“在山上閒逛放鬆心情?你當本魔是傻子嗎?你肯定是想逃跑對不對!”
這一刻,杜屠目眥盡裂,面露扭曲,顯然是震怒到極點。
不久前,他因牽掛李隨風修煉《魔蝶九變》的進度而來檢視,發現後者不在府邸後心急如焚,私以為李隨風已經跑路,為此他在山上來來回回各處尋覓良久。
後來更是去山下的外門小鎮找了一圈,又找到關殺和一些守山弟子詢問情況。
因為始終沒有找到李隨風,他哀莫大於心死,像是喪屍漫無目的的遊走,卻也剛好回到東區。
眼下再次見到李隨風,杜屠內心除了有失而復得的驚喜,更多的還是滔天怒火!
他自認已經將李隨風牢牢掌控,然而李隨風卻瞞著他“消失”了這麼久,這種感覺對杜屠來說非常糟糕,好比奪妻之恨!
“師傅,您對弟子情深義重,不論弟子需要甚麼都會滿足!弟子對您感恩戴德還來不及,又為何要逃跑?”
面對暴怒的杜屠,李隨風依舊發揮影帝本色,臉上表情迷茫又困惑,像是一個不知道自己犯了錯的孩子。
“!!!”
杜屠想從李隨風臉上找到撒謊痕跡,但最終失敗了。他意識到自身反應似乎太過激烈,而且剛才提出的質疑也明顯有邏輯漏洞。
若李隨風真想逃跑,又怎會再度回到東區內?
他既然回來了,可見也並沒有想過逃跑?
純粹是自己想太多了?
想到這裡,杜屠心裡後悔不已,臉上的怒意也漸漸消失,勉為其難將李隨風放下,故意板著臉問道:“這魔山之上有著許多禁區、許多危險,你畢竟還只是弟子,許可權不足胡亂走動,很容易被守山者擊殺。本魔擔心你會無端死去,方才顯得心急了一點……”

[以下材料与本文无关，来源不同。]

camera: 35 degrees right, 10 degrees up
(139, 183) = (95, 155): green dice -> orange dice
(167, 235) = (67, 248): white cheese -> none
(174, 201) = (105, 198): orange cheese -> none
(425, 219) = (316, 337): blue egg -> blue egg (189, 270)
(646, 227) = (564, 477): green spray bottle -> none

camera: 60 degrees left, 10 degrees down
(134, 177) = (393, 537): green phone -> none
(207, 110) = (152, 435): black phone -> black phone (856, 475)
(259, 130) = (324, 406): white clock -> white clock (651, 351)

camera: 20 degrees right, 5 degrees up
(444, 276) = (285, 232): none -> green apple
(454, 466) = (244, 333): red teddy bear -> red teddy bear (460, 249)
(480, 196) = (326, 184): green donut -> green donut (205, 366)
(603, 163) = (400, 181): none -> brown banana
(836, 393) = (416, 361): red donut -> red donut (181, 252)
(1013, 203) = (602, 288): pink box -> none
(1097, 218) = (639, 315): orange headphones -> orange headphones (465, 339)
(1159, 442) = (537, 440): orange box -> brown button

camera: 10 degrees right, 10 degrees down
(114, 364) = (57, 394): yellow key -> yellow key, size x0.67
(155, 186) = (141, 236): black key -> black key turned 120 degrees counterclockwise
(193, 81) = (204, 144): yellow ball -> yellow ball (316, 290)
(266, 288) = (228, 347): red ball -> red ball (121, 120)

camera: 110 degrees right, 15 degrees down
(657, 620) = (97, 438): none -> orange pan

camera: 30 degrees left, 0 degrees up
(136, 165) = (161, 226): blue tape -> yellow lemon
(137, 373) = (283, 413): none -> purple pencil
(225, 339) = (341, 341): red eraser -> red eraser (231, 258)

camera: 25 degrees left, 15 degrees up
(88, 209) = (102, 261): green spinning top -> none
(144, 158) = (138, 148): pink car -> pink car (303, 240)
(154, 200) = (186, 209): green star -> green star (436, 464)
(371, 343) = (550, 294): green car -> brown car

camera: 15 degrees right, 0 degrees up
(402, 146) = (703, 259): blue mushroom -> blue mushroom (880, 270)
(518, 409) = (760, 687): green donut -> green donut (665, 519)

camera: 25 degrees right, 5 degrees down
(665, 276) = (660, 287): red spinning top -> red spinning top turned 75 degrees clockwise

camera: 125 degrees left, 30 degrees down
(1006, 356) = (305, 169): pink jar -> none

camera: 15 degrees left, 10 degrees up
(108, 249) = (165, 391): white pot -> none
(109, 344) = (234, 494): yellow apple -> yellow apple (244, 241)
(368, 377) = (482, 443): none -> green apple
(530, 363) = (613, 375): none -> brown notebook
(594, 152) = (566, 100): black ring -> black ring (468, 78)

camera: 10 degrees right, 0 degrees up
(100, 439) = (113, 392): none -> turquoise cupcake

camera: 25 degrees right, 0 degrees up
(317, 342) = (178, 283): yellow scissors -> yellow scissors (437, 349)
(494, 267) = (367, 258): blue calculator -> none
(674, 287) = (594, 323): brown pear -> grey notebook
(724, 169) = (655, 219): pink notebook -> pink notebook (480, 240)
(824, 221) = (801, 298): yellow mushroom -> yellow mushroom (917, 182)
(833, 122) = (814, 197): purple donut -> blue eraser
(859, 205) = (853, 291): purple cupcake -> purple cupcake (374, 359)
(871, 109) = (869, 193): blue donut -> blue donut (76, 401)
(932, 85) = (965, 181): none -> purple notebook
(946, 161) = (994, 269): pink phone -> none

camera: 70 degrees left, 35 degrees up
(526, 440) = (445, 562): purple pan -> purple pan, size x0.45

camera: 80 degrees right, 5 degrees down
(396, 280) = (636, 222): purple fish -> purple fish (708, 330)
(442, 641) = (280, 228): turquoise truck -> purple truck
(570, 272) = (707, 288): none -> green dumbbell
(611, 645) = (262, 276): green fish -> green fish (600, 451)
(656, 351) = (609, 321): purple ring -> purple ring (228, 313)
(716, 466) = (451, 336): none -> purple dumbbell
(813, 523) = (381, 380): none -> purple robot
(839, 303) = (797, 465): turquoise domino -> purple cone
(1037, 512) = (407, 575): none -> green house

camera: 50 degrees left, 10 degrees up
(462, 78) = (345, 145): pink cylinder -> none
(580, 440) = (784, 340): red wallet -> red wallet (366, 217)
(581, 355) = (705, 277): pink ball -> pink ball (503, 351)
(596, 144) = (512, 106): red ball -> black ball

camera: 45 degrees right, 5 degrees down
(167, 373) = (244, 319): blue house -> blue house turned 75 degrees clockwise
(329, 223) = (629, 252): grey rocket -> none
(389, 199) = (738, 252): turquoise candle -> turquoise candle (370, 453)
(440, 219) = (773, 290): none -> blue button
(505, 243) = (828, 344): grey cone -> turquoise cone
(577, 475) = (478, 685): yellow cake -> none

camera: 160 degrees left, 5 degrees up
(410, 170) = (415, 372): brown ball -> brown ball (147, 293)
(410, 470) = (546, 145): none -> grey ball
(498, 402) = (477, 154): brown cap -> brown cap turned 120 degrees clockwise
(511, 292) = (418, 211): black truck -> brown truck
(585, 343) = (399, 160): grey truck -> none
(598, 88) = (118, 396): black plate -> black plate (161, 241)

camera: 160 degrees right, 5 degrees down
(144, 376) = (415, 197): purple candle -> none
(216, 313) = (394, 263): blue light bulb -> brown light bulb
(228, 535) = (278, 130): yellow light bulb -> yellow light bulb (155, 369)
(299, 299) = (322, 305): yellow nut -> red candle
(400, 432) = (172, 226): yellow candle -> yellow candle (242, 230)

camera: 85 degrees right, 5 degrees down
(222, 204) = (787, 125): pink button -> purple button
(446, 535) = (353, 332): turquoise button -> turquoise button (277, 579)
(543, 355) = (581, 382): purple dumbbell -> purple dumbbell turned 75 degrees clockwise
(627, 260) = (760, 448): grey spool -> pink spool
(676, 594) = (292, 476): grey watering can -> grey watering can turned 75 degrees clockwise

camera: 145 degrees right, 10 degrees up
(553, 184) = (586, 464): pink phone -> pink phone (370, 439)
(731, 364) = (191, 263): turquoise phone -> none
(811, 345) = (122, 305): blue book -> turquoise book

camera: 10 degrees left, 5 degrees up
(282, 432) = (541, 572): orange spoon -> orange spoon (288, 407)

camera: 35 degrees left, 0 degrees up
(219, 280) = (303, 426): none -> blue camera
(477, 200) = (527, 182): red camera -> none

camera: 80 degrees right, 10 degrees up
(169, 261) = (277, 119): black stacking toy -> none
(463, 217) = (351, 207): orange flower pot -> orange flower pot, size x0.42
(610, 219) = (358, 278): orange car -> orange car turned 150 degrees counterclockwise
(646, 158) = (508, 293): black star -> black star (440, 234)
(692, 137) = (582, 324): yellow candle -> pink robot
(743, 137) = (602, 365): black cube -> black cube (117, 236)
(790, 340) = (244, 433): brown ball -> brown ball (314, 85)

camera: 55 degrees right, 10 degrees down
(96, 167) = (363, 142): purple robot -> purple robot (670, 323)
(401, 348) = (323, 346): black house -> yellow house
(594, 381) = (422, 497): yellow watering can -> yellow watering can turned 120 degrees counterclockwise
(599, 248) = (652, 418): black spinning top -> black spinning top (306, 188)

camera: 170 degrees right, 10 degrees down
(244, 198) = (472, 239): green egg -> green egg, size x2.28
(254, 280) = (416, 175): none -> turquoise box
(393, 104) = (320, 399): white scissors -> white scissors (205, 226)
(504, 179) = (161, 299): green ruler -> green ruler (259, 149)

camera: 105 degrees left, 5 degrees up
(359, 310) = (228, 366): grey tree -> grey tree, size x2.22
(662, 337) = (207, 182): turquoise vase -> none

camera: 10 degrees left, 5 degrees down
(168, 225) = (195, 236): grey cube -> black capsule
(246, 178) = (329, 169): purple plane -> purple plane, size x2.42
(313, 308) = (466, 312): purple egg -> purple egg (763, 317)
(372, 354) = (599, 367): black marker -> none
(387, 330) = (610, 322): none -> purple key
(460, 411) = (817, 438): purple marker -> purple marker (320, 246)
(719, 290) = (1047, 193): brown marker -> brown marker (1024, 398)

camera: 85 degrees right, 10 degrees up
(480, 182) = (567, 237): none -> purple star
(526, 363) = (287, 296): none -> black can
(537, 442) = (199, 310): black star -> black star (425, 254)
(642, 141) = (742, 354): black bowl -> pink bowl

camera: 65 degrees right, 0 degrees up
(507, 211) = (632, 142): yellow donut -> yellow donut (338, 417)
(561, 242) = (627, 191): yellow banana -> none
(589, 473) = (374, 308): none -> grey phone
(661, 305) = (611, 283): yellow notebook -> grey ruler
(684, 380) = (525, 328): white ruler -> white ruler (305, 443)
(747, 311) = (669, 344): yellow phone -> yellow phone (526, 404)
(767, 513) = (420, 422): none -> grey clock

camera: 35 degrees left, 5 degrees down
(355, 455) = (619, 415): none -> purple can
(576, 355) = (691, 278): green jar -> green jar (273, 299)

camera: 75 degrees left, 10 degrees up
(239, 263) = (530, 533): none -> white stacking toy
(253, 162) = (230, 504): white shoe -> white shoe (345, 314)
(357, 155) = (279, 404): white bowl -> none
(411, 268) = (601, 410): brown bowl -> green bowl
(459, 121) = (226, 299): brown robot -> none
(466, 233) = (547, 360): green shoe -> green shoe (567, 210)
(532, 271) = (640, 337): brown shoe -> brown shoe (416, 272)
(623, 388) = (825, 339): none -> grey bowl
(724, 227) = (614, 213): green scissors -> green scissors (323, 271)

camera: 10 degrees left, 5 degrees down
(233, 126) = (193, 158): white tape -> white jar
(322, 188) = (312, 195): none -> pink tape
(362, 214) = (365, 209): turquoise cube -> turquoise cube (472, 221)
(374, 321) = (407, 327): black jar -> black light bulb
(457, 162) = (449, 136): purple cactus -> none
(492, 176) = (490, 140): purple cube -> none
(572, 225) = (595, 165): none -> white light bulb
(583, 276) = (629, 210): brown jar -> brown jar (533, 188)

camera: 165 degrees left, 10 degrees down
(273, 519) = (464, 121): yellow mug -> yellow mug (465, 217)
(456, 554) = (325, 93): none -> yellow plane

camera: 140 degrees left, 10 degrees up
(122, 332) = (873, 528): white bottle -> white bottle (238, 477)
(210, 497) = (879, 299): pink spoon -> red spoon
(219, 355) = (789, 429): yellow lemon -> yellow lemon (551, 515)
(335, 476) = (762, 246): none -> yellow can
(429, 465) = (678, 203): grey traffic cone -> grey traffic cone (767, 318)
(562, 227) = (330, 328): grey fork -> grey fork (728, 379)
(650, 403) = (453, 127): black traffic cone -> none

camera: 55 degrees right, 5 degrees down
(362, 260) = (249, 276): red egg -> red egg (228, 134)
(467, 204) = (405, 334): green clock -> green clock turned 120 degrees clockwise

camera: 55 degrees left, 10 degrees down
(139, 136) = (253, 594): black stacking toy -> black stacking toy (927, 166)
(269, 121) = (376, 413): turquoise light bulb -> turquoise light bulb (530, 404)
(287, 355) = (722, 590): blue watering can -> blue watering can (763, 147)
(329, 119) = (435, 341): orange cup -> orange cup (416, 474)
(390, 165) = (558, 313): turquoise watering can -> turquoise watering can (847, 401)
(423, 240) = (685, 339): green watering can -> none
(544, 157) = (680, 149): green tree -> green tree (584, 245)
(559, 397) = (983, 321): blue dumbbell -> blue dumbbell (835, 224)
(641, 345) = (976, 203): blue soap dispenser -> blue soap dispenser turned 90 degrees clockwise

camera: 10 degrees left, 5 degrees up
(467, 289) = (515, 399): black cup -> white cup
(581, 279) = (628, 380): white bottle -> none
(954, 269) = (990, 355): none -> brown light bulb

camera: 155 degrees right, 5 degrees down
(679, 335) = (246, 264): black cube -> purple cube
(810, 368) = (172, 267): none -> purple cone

“怪不得師傅您如此情緒激動,原來是太過在乎弟子了啊……”李隨風面色恍然,繼而又變為感動:“弟子對此非常感動和慚愧,下次若再想外出散心,一定會通知您,避免產生類似的誤會……”
“你懂本魔的用心良苦就行。”
杜屠尷尬的摸了摸鼻子,又問道:“你的《魔蝶九變》修煉進度如何?”
李隨風道:“還在第二變階段……”
“是麼?那你覺得距離第三變還差多遠?”
“不算太遠……”
李隨風話音未落,杜屠忽然語重心長的打斷道:“你覺得本魔對你如何?”
李隨風一臉虔誠:“師傅,如弟子剛才所說,不論弟子有任何要求師傅您都會滿足,之前更是冒著殺頭的危險拯救了弟子,您對弟子來說有著再造之恩,簡直好的不能再好……”
杜屠陷入了長久的沉默,似乎在思考某個問題,片刻才再度說道:“鎩風,你能記得本魔的好,可見你並非狼心狗肺之輩,本魔對此非常欣慰。你這次被迫出關在山中閒逛,可能也是因為本魔給的壓力太大,以至於你難以靜心練功。本魔反思過了,以後不會再催促你修煉《魔蝶九變》……”
“是嗎……”
李隨風剛面露感動之色,杜屠又隨口道:“不僅如此,本魔還打算現在就帶你回府上尋歡作樂,釋放一下壓力……”
聽到這句話,李隨風心裡“咯噔”一下,生出一股不祥的預感,隱隱覺得若眼下真跟著杜屠去他的府邸,多半會發生不好的事情!
“難道這老魔頭打算直接對我動手了?”
“可我尚未練成魔蝶第三變啊?是他不想再浪費時間節外生枝,想直接‘吃我’、還是我想多了,他可能只是單純想邀請我放鬆一下?”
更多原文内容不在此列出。